Opening on July 29, the exhibit will run through August 28th in the Jewel Box at City National Plaza (525 S. Flower Street).  The gallery is open to the public from 10am to 7pm.  Admission is free.

http://railla.org/vision/exhibition

14 thoughts on LA Beyond Cars: Now Playing, The Future

  1. The giant LA BEYOND CARS banner is pretty impressive from the plaza below. Once you go inside the exhibit though, the first thing you see is a large sign instructing you how to retrieve your parked car. Security also wasn’t too happy about me bringing my bicycle inside and locking it to one of the oh-so-urban scaffolding displays. I argued that it was for the exhibit (beyond cars!) and I found some architects to agree with me and who called off the security.

    That was pretty much what I expected, but it is still so annoying to go to these design-centric events that trumpet an LA beyond cars, but always 20 or 30 years away. No consideration is given to people currently living without cars, its just kind of a fantasy. A lot of the proposed designs (like Zaha Hadid’s) still featured big car parking lots around the train stations. The first suit I talked to worked for a firm that built automated car-parking garages. We need a word like green-washing but for fake car-free stuff, like all of the TODs with huge parking garages. Maybe car-free-washing?

  2. Cater

    I read your article 4 times and I still don’t know where is this exhibit. I’m not trying to be snarky… but this is really annoying. The location of this exhibit is kind of an important detail of this story. Just a suggestion… add this sentence to the end of your article: “The exhibit will run through the month of August at City National Plaza in Downtown LA.”

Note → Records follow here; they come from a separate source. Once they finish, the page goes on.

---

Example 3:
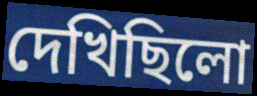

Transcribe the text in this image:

দেখিছিলো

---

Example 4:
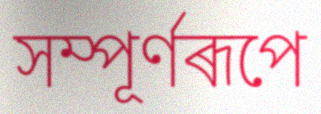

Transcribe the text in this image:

সম্পূৰ্ণৰূপে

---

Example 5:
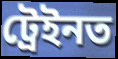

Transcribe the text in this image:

ট্ৰেইনত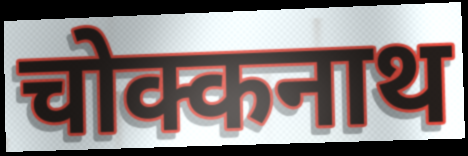
चोक्कनाथ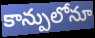
కాన్పులోనూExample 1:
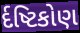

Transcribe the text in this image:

ર્દષ્ટિકોણ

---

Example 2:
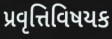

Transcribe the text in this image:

પ્રવૃત્તિવિષયક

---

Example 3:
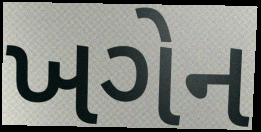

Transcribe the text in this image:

ખગેન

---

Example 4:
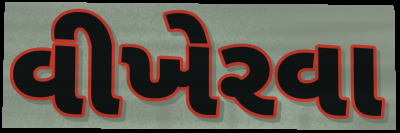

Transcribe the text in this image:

વીખેરવા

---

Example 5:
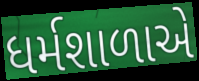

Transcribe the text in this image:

ધર્મશાળાએ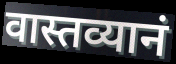
वास्तव्यानं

  3. Yeah, it is quite contradictory… On the one hand, they proclaim how great “LA Beyond Cars” would be. But on the other hand, they still do everything opposite of their idea!
    It seems, nothing ever goes beyond (nice) words and proclamations!

  4. Hi All,

    Sorry for the lack of info initially. It was in the original draft, but didn’t survive the copying into WordPress. It’s up now.

    Carter

  5. That is really unfortunate that there has to be a challenge to arrive to this without a car…and that moving about without a car in LA is a sacrificial, heroic, newsworthy event for a lot of people….

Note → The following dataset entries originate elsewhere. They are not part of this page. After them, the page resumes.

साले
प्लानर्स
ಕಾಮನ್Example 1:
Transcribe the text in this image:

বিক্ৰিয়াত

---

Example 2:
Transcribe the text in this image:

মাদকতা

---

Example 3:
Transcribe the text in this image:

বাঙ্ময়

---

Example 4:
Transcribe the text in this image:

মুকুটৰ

  6. We tried to go yesterday at lunch time, but the doors were locked, no one home… security guards didn’t know anything and there’s no contact number. I’ll try again, but lunchtime is really the only time I can make it over there.

  7. The website says it’s open from 10-7 but I went by a couple of times today and the doors were locked and I saw no one inside. There may be access from the elevator but I tried to enter from Fig and had no luck.

    bzcat–the exhibit is on Figueroa, just north of 6th street.

  8. I agree, Justin, but this event has also gotten a lot of people excited about trying to get somewhere in LA in a car-free way for the very first time. That’s a good thing!

    Sean, I heard that the person who mans the exhibit had an emergency yesterday, but it should be open today.